Objective: Studying whether laquinimod treatment added on top of either GA (glatiramer acetate) or IFNb would result in an additive effect on disease severity in MOG-induced EAE. Background Laquinimod is an orally administered CNS-active immunomodulator. Phase III data in RRMS patients indicate clear effects of laquinimod 0.6mg on disease progression and on the accumulation of brain-tissue loss, as measured by MRI, coupled with a favorable safety and tolerability profile. Laquinimod has shown a significant effect in Experimental Autoimmune Encephalomyelitis (EAE), an animal model of MS. In the EAE model, laquinimod has been shown to significantly abrogate disease severity. It was suggested that Laquinimod exhibits its effect via NFkB signaling inhibition. It was shown to affect CNS residential cells as astrocytes and microglia resulting in reduction of proinflammatory cytokines. Glatiramer acetate (GA), a well-known disease modifying treatment for relapsing RRMS, is an immunomodulator that significantly inhibits disease activity in EAE. GA was shown to bind to various class II major histocompatibility complex (MHC) molecules and to create GA specific Th2 cells. These cells are migrating into the CNS and secreting anti inflammatory cytokines. INFb-which is also in use for RRMS treatment is effective in reducing inflammatory activity in EAE. Laquinimod has shown efficacy, using IFNb knock out mouse model, suggesting that laquinimod efficacy is IFNb independent.
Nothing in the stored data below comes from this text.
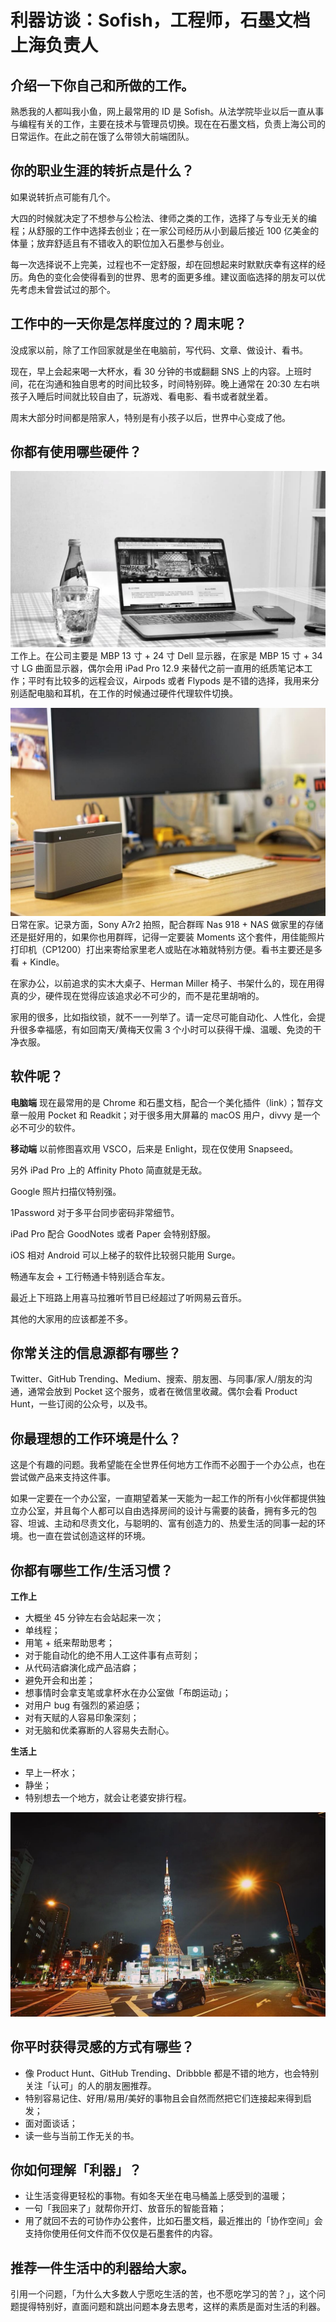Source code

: # 利器访谈：Sofish，工程师，石墨文档上海负责人

## 介绍一下你自己和所做的工作。
熟悉我的人都叫我小鱼，网上最常用的 ID 是 Sofish。从法学院毕业以后一直从事与编程有关的工作，主要在技术与管理员切换。现在在石墨文档，负责上海公司的日常运作。在此之前在饿了么带领大前端团队。

## 你的职业生涯的转折点是什么？
如果说转折点可能有几个。

大四的时候就决定了不想参与公检法、律师之类的工作，选择了与专业无关的编程；从舒服的工作中选择去创业；在一家公司经历从小到最后接近 100 亿美金的体量；放弃舒适且有不错收入的职位加入石墨参与创业。

每一次选择说不上完美，过程也不一定舒服，却在回想起来时默默庆幸有这样的经历。角色的变化会使得看到的世界、思考的面更多维。建议面临选择的朋友可以优先考虑未曾尝试过的那个。

## 工作中的一天你是怎样度过的？周末呢？
没成家以前，除了工作回家就是坐在电脑前，写代码、文章、做设计、看书。

现在，早上会起来喝一大杯水，看 30 分钟的书或翻翻 SNS 上的内容。上班时间，花在沟通和独自思考的时间比较多，时间特别碎。晚上通常在 20:30 左右哄孩子入睡后时间就比较自由了，玩游戏、看电影、看书或者就坐着。

周末大部分时间都是陪家人，特别是有小孩子以后，世界中心变成了他。

## 你都有使用哪些硬件？
![peitu1](images/23_peitu1.PNG)
工作上。在公司主要是 MBP 13 寸 + 24 寸 Dell 显示器，在家是 MBP 15 寸 + 34 寸 LG 曲面显示器，偶尔会用 iPad Pro 12.9 来替代之前一直用的纸质笔记本工作；平时有比较多的远程会议，Airpods 或者 Flypods 是不错的选择，我用来分别适配电脑和耳机，在工作的时候通过硬件代理软件切换。

![peitu2](images/23_peitu2.PNG)
日常在家。记录方面，Sony A7r2 拍照，配合群晖 Nas 918 + NAS 做家里的存储还是挺好用的，如果你也用群晖，记得一定要装 Moments 这个套件，用佳能照片打印机（CP1200）打出来寄给家里老人或贴在冰箱就特别方便。看书主要还是多看 + Kindle。

在家办公，以前追求的实木大桌子、Herman Miller 椅子、书架什么的，现在用得真的少，硬件现在觉得应该追求必不可少的，而不是花里胡哨的。

家用的很多，比如指纹锁，就不一一列举了。请一定尽可能自动化、人性化，会提升很多幸福感，有如回南天/黄梅天仅需 3 个小时可以获得干燥、温暖、免烫的干净衣服。

## 软件呢？
**电脑端**
现在最常用的是 Chrome 和石墨文档，配合一个美化插件（link）；暂存文章一般用 Pocket 和 Readkit；对于很多用大屏幕的 macOS 用户，divvy 是一个必不可少的软件。

**移动端**
以前修图喜欢用 VSCO，后来是 Enlight，现在仅使用 Snapseed。

另外 iPad Pro 上的 Affinity Photo 简直就是无敌。

Google 照片扫描仪特别强。

1Password 对于多平台同步密码非常细节。

iPad Pro 配合 GoodNotes 或者 Paper 会特别舒服。

iOS 相对 Android 可以上梯子的软件比较弱只能用 Surge。

畅通车友会 + 工行畅通卡特别适合车友。

最近上下班路上用喜马拉雅听节目已经超过了听网易云音乐。

其他的大家用的应该都差不多。

## 你常关注的信息源都有哪些？
Twitter、GitHub Trending、Medium、搜索、朋友圈、与同事/家人/朋友的沟通，通常会放到 Pocket 这个服务，或者在微信里收藏。偶尔会看 Product Hunt，一些订阅的公众号，以及书。

## 你最理想的工作环境是什么？
这是个有趣的问题。我希望能在全世界任何地方工作而不必囿于一个办公点，也在尝试做产品来支持这件事。

如果一定要在一个办公室，一直期望着某一天能为一起工作的所有小伙伴都提供独立办公室，并且每个人都可以自由选择房间的设计与需要的装备，拥有多元的包容、坦诚、主动和尽责文化，与聪明的、富有创造力的、热爱生活的同事一起的环境。也一直在尝试创造这样的环境。

## 你都有哪些工作/生活习惯？
**工作上**
- 大概坐 45 分钟左右会站起来一次；
- 单线程；
- 用笔 + 纸来帮助思考；
- 对于能自动化的绝不用人工这件事有点苛刻；
- 从代码洁癖演化成产品洁癖；
- 避免开会和出差；
- 想事情时会拿支笔或拿杯水在办公室做「布朗运动」；
- 对用户 bug 有强烈的紧迫感；
- 对有天赋的人容易印象深刻；
- 对无脑和优柔寡断的人容易失去耐心。

**生活上**
- 早上一杯水；
- 静坐；
- 特别想去一个地方，就会让老婆安排行程。

![peitu3](images/23_peitu3.PNG)

## 你平时获得灵感的方式有哪些？
- 像 Product Hunt、GitHub Trending、Dribbble 都是不错的地方，也会特别关注「认可」的人的朋友圈推荐。
- 特别容易记住、好用/易用/美好的事物且会自然而然把它们连接起来得到启发；
- 面对面谈话；
- 读一些与当前工作无关的书。

## 你如何理解「利器」？ 
- 让生活变得更轻松的事物。有如冬天坐在电马桶盖上感受到的温暖；
- 一句「我回来了」就帮你开灯、放音乐的智能音箱；
- 用了就回不去的可协作办公套件，比如石墨文档，最近推出的「协作空间」会支持你使用任何文件而不仅仅是石墨套件的内容。

## 推荐一件生活中的利器给大家。
引用一个问题，「为什么大多数人宁愿吃生活的苦，也不愿吃学习的苦？」，这个问题提得特别好，直面问题和跳出问题本身去思考，这样的素质是面对生活的利器。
Design/Methods: MOG induced EAE C57BL/6 mice were treated with Laquinimod (5 and 25mg/kg) alone or together with suboptimal dose of GA (12.5mg/kg) or IFNb (500,000 and 50,000 IU/mouse). All treatments were started 1 day after immunization. Scoring of EAE clinical signs were carried out daily. Results: Both GA/laquinimod and IFNb/laquinimod adjunct treatment resulted in improved efficacy when compared to each treatment alone. Conclusions: These results suggesting the use of both treatment regimens together as a potential treatment for RRMS patients. Supported by: Teva Pharmaceutical industries. Disclosure: Dr. Hayardeny Nisimov has nothing to disclose. Dr. Birnberg has nothing to disclose. Dr. Raymond has received research support from TEVA Pharmaceutical. Dr. Fine has received research support from Teva Pharmaceutical. Dr. Kaye has received personal compensation for activities with Teva Neuroscience as an employee. Dr. Kaye has received research support from Teva Neuroscience.